• [WHAT THIS TASK INVOLVES]
Locate every line in the items below that contains the string "extraArgs", and copy each such line in full.

........

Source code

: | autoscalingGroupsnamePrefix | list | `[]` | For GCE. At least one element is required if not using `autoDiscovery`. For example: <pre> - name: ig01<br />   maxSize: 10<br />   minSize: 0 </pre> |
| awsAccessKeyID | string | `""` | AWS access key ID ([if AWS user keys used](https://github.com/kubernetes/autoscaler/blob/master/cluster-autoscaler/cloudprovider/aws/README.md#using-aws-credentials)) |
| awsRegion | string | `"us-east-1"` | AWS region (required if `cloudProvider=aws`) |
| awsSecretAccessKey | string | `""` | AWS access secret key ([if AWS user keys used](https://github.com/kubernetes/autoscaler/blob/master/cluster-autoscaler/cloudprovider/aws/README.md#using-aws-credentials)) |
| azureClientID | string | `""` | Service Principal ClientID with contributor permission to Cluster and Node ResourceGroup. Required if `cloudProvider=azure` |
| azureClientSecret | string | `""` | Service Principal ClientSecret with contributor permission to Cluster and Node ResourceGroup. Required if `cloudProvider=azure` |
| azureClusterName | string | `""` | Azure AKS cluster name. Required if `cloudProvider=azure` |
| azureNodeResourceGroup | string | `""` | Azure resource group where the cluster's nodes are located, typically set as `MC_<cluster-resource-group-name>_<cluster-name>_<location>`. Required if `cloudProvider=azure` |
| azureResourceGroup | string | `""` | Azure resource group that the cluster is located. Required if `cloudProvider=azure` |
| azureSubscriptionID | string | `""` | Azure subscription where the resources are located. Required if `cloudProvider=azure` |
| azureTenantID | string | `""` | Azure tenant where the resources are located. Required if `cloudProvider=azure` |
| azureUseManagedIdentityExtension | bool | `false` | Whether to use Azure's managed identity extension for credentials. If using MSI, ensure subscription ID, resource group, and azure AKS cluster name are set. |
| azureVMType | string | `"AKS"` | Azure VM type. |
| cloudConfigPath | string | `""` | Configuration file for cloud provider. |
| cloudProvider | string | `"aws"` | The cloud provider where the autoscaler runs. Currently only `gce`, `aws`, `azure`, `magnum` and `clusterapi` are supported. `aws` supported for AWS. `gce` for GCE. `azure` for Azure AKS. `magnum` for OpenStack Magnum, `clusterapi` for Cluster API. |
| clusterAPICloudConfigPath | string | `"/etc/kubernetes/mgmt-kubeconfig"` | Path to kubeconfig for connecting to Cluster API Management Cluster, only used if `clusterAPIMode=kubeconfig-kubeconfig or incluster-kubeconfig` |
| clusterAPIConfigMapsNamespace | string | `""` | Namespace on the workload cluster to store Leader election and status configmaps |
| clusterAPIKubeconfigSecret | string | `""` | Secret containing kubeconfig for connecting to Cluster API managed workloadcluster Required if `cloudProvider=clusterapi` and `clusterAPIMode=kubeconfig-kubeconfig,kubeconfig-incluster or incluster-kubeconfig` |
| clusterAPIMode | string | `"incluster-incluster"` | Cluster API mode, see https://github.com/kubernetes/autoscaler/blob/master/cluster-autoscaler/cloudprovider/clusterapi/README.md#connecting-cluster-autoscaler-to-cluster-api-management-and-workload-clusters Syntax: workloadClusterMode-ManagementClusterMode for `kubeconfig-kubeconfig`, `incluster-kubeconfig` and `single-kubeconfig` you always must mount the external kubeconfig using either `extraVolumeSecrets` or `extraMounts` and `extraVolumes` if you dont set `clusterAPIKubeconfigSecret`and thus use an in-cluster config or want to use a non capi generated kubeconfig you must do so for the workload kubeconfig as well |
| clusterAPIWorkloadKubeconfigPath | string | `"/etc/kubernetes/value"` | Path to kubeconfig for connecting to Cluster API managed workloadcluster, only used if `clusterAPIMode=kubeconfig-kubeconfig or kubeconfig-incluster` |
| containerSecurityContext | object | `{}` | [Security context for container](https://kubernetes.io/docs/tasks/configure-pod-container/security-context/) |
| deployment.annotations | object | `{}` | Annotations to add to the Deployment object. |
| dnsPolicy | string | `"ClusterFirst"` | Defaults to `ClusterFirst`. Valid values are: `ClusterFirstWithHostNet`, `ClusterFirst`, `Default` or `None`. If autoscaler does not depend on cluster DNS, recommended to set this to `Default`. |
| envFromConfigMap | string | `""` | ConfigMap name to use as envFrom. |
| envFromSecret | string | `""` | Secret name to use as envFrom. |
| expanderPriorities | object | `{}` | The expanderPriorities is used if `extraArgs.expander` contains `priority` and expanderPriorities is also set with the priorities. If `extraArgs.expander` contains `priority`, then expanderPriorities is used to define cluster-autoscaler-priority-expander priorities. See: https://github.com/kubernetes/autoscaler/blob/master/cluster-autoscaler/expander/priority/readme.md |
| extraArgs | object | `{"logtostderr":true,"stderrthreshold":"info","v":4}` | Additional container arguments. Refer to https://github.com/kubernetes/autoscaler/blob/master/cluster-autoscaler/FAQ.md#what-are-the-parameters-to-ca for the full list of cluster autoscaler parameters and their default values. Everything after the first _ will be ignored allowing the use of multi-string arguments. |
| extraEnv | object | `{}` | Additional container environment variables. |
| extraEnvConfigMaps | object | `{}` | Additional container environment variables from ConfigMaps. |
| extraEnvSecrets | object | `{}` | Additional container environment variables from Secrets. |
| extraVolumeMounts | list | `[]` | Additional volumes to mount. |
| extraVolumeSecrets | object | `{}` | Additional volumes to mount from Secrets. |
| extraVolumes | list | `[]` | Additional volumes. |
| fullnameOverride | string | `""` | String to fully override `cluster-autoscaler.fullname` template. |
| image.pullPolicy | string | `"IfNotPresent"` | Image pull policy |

........

• [OUTPUT FOR THIS EXERCISE]
| expanderPriorities | object | `{}` | The expanderPriorities is used if `extraArgs.expander` contains `priority` and expanderPriorities is also set with the priorities. If `extraArgs.expander` contains `priority`, then expanderPriorities is used to define cluster-autoscaler-priority-expander priorities. See: https://github.com/kubernetes/autoscaler/blob/master/cluster-autoscaler/expander/priority/readme.md |
| extraArgs | object | `{"logtostderr":true,"stderrthreshold":"info","v":4}` | Additional container arguments. Refer to https://github.com/kubernetes/autoscaler/blob/master/cluster-autoscaler/FAQ.md#what-are-the-parameters-to-ca for the full list of cluster autoscaler parameters and their default values. Everything after the first _ will be ignored allowing the use of multi-string arguments. |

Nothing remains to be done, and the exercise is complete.